Cleo Sol — “Promises”
Cleo Sol’s Mother is an ode to newfound parenthood, full of light, joy, and affection, but one of its most profound moments deals with the collapse of a relationship. On “Promises,” Sol croons over an Inflo beat, revisiting signs she overlooked or willfully ignored. “You was the one who said, ‘believe in love’/ We get closer, but not close enough,” she sings. “Things are changing, but I’m still here.”
Renée Reed - “Tonnerre mes chiens”
Renée Reed makes hushed folk songs inspired by her family’s history in Lafayette, Louisiana. Her great-uncle, Revon J. Reed, was a Cajun folklorist, radio host, and musician, while her parents owned a convenience store where she learned to play guitar during regular jam sessions with locals. Much of Reed’s music, like her 2021 self-titled debut, deals with fate and loss, and the ways our personal pasts can dictate our future. Her second project of 2021, a four-song EP titled J’ai rêvé, is due in November on the Austin label Keeled Scales (now a partner of Polyvinyl). Its opening track, “Tonnerre mes chiens,” built solely around voice and guitar, conjures misery and withdrawal: “I’ve been through hell 1,000 times so don’t tell me of your sorrow.”
Visible Cloaks - “Arcoíris”
Portland, Oregon experimental duo Visible Cloaks have been making highly textural, ambient/electronic works for several years with the NYC label RVNG. On projects like 2017’s Assemblage, or 2019’s serenitatem (the latter made with Japanese avant-garde legends Yoshio Ojima and Satsuki Shibano), the group combined pre-written music notation and software-influenced improvisation.
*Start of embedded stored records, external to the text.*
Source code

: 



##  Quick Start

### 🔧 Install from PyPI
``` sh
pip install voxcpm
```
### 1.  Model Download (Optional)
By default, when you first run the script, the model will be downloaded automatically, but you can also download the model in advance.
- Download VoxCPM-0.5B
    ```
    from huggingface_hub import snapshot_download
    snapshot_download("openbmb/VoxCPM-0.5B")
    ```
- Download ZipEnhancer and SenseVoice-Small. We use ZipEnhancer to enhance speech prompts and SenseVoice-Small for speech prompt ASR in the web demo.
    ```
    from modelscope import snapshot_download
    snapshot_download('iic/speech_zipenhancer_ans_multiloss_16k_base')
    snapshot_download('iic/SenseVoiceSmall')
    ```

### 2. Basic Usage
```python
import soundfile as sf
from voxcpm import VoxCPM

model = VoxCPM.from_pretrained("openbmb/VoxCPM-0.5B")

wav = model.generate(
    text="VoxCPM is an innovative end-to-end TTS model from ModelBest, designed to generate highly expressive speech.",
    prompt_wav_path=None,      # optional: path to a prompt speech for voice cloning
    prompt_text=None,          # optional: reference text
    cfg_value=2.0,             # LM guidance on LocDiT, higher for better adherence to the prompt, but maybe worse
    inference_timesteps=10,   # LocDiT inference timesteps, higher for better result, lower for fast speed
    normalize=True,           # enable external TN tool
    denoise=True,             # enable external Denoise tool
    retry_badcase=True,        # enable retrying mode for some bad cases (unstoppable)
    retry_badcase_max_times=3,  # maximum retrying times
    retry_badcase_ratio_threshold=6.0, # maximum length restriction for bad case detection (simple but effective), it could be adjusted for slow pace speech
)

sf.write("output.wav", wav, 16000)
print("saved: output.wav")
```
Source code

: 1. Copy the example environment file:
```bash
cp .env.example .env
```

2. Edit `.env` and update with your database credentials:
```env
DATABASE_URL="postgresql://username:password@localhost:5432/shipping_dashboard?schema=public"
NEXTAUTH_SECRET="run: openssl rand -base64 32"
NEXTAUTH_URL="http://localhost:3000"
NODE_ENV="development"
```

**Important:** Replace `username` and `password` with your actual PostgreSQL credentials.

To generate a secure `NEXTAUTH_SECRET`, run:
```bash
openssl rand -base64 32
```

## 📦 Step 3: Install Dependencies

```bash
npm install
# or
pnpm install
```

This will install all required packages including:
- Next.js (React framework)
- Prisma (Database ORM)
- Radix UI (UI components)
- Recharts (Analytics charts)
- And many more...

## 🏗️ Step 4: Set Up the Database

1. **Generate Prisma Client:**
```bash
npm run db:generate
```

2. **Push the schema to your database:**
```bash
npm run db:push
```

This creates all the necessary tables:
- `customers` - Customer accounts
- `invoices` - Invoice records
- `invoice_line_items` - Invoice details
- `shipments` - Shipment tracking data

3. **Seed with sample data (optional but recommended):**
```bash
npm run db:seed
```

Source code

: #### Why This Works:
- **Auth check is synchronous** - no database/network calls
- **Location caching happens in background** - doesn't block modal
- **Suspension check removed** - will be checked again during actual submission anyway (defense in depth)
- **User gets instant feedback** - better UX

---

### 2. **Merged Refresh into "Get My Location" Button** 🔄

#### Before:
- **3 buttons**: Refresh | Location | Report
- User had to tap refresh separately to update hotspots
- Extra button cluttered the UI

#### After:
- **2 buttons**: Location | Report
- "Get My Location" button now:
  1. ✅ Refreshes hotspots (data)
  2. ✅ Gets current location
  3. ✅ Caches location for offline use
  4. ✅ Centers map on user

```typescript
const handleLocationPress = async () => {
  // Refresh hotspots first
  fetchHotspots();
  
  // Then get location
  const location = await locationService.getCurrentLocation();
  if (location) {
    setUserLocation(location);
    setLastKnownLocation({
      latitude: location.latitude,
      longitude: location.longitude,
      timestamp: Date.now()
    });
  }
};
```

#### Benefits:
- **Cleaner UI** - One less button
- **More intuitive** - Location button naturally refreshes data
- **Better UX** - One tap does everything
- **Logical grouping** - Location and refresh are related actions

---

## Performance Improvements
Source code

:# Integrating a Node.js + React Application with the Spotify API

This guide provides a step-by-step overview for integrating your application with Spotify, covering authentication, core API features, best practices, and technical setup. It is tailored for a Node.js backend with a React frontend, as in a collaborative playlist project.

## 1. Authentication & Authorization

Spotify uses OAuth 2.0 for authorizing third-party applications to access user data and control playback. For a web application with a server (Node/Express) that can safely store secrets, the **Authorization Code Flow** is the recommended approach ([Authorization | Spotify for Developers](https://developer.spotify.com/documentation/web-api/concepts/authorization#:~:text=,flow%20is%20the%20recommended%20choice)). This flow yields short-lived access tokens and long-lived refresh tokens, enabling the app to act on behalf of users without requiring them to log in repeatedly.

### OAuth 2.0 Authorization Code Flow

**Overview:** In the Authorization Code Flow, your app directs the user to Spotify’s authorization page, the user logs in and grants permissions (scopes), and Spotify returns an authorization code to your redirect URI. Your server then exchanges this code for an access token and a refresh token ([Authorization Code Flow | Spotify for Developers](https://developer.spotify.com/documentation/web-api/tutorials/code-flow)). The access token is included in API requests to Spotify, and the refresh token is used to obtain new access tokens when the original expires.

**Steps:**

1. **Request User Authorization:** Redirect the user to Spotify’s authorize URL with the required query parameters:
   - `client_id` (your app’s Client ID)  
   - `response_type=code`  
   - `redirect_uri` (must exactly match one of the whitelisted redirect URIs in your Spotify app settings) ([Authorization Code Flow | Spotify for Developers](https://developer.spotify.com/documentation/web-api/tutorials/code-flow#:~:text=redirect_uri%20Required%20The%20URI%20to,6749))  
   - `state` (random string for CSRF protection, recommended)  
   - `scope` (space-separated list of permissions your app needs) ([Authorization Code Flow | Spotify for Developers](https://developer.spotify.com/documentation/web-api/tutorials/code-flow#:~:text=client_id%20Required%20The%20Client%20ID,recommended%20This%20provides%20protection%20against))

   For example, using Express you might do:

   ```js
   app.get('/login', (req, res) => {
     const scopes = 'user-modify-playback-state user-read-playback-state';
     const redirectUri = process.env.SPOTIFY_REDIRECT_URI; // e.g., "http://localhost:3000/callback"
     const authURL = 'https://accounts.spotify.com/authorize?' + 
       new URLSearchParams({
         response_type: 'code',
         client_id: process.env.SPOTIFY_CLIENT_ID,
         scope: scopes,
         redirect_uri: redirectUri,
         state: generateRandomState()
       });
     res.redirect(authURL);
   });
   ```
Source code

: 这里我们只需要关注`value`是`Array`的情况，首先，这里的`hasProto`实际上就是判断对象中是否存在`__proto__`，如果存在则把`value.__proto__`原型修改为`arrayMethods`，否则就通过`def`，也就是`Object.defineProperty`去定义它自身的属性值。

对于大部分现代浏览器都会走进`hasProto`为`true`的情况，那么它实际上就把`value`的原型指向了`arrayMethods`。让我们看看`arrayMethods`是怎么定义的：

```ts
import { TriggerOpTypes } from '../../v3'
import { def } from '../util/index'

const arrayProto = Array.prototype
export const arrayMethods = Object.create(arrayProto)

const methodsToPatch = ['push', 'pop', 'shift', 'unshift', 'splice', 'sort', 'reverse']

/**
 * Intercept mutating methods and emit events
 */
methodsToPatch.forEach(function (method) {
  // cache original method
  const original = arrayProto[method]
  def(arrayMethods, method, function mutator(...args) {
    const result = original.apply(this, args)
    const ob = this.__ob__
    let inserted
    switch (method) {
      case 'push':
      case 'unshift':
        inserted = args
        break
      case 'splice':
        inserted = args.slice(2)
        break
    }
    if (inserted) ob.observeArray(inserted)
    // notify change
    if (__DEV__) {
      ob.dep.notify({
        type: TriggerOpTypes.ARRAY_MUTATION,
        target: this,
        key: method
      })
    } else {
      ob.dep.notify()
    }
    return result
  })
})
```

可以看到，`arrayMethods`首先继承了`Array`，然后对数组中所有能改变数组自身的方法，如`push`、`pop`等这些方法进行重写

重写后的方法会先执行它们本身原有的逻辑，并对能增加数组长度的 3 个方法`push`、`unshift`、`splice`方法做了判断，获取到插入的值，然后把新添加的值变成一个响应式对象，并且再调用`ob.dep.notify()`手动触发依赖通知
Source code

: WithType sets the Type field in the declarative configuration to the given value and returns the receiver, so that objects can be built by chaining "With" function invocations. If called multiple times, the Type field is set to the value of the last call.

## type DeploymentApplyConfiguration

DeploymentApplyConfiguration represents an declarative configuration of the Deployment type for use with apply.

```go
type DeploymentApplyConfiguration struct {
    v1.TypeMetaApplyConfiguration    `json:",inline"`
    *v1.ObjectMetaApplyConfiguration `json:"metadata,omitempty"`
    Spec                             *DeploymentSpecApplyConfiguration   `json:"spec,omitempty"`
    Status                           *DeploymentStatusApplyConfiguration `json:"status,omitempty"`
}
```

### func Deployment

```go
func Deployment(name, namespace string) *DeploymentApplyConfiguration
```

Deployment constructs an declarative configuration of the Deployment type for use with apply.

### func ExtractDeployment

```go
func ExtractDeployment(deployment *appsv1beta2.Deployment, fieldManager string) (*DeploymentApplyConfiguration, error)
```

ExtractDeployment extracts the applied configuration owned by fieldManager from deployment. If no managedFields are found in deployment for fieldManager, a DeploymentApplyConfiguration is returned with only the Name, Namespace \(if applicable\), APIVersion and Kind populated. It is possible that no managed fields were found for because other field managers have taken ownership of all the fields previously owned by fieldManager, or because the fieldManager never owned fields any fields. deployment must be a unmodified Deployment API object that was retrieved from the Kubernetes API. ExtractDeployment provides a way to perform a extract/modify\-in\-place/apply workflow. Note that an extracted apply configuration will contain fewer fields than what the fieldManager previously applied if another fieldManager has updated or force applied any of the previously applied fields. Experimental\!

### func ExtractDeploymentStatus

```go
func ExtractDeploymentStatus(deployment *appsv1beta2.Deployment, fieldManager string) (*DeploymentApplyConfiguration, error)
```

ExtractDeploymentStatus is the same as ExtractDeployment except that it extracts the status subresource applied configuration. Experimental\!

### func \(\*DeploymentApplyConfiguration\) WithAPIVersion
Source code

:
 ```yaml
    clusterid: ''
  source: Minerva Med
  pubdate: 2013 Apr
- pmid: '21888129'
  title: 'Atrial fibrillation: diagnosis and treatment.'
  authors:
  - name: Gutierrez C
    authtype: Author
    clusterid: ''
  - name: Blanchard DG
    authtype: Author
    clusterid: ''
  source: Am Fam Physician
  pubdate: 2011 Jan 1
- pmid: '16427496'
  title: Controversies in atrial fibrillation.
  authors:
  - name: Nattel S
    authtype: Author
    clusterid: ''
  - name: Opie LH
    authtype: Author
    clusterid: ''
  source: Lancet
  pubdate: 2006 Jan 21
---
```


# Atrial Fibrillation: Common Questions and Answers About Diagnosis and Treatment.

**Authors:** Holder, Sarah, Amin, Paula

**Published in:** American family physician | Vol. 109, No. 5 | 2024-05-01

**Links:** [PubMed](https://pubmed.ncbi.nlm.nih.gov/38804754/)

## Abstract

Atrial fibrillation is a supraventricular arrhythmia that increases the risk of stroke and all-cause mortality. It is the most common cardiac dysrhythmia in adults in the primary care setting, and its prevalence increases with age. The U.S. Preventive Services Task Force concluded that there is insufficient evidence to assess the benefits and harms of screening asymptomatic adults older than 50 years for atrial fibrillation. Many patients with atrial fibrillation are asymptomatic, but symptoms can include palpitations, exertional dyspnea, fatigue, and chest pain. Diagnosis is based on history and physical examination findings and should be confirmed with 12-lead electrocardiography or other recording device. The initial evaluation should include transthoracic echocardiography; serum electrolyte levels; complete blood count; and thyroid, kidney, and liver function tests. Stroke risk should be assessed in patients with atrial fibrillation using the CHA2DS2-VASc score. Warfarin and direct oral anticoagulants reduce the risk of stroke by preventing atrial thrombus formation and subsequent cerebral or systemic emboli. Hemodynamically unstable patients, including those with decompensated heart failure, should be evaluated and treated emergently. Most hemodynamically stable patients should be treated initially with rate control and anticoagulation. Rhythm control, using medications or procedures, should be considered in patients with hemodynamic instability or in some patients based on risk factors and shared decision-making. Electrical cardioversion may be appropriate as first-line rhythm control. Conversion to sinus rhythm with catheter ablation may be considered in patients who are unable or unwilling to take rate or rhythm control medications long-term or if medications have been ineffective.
But “Arcoíris,” from RVNG’s new compilation Salutations (co-released by Adult Swim) breaks with this tradition: The piece was written for string quartet. Here, any notions of chance are quelled by the lush arrangements, which rise and fall in a pattern that resembles the meditative pacing of 1960s minimalism and the ambient vision of Brian Eno— an early adopter of stratagem-based composition himself.